Figura 6 – Visualização esquemática, em 3D, do estado espacial multidimensional gerado pela

camada oculta de uma rede conexionista do tipo SRN. O estado espacial é dividido em diferentes regiões que correspondem a categorias gramaticais e semânticas. Relações de aninhamento espacial (por ex., a categoria homem está contida na categoria animado que, por sua vez, está contida na categoria substantivo) refletem relações hierárquicas entre as categorias. In: Jeffrey L. Elman (2004), An alternative view of the mental lexicon. Trends in Cognitive

Science. Vol 8, N.7, p.304.

Observe que esta última representação permite relações mais flexíveis, de natureza

heterárquicas49, não apenas hierárquicas, ilustrando de forma mais precisa a noção de léxico como uma rede semântica altamente dinâmica.

49

Segundo Von Goldammer (2003) o termo “heterarquia” é ainda pouco conhecido. Cunhado pelo neurofisiologista e ciberneticista Warren McCulloch, o termo reflete a noção de relações sistêmicas (ou processos) que ocorrem em espaços multidimensionalmente estruturados, ou seja, um complemento à organização hierárquica tradicional totalmente compatível com fenômenos observados no desenvolvimento de redes neurais.

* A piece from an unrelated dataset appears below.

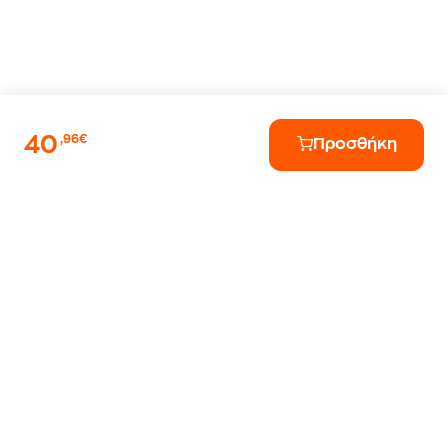
40
,96€
Προσθήκη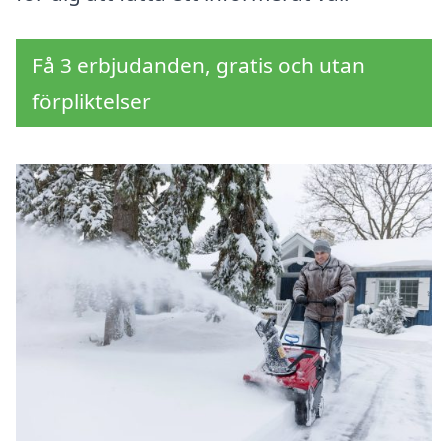
Få 3 erbjudanden, gratis och utan
förpliktelser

Resumindo, vimos, anteriormente, aspectos básicos de funcionamento de modelos conexionistas e as novas maneiras de compreendermos o desenvolvimento e a estruturação de sistemas complexos possibilitadas por estes modelos. Também vimos uma nova forma de entender como se dá a representação do conhecimento, partindo do pressuposto de que todo conhecimento é, por natureza, distribuído e emergente. Em seguida, numa rápida discussão, abordamos diferentes concepções sobre léxico mental, desde teorizações ortodoxas que concebem o léxico como um simples depósito de palavras na memória de longo prazo, passando por teorizações mais sistêmicas e dinâmicas (porém limitadas em termos explicativos) e culminando na concepção de léxico de Elman acima discutida, para o qual as palavras, em si, não possuem significados, mas servem de pistas, estímulos, para determinados padrões de ativação em espaços mentais altamente dinâmicos.

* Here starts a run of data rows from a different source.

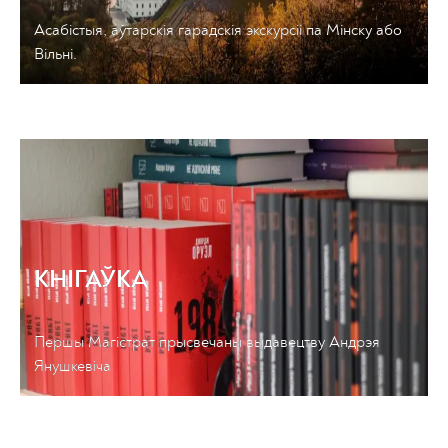
Асабістыя, аўтарскія гарадскія экскурсіі па Мінску або
Вільні.
КНІГАЎКА
Першы Магістрат прысвечаны выдавецтву Андрэя
Янушкевіча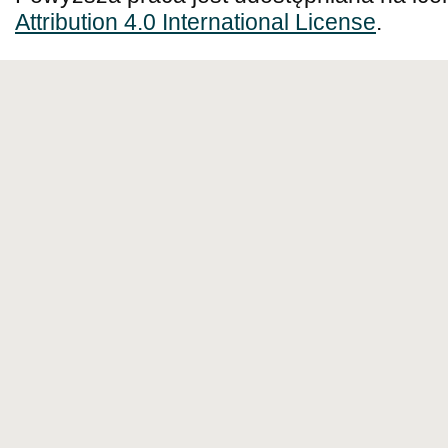
Attribution 4.0 International License
.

Ferreira Junior (2005) faz uma analogia entre a estruturação de um léxico mental nos moldes acima descritos e o desenvolvimento de um grupo de discussão na Internet. A discussão é uma tentativa de ilustrar como se dá a emergência de certos fenômenos ao longo do desenvolvimento de sistemas auto-estruturados.

Então, o que esta nova visão de lexico mental tem a ver com o desenvolvimento de categorias abstratas (i.e., aprendizagem da ‘gramática’) durante a aquisição de uma língua? Bom, este é o ‘nível construcional’ no qual e a partir do qual muitos acreditam que algo interessante começa a acontecer (cf. MARCHMAN & THAL, 2005; e a maioria dos outros autores citados ao longo desta tese). É neste nível que efeitos de freqüência de palavras (tanto types como tokens) exercem um papel decisivo na aquisição de categorias semânticas que possibilitam, pois, o desenvolvimento de categorias sintáticas. Esta relação entre léxico e gramática é o foco das investigações empíricas relatadas e discutidas nos capítulos 5, 6 e 7 desta tese.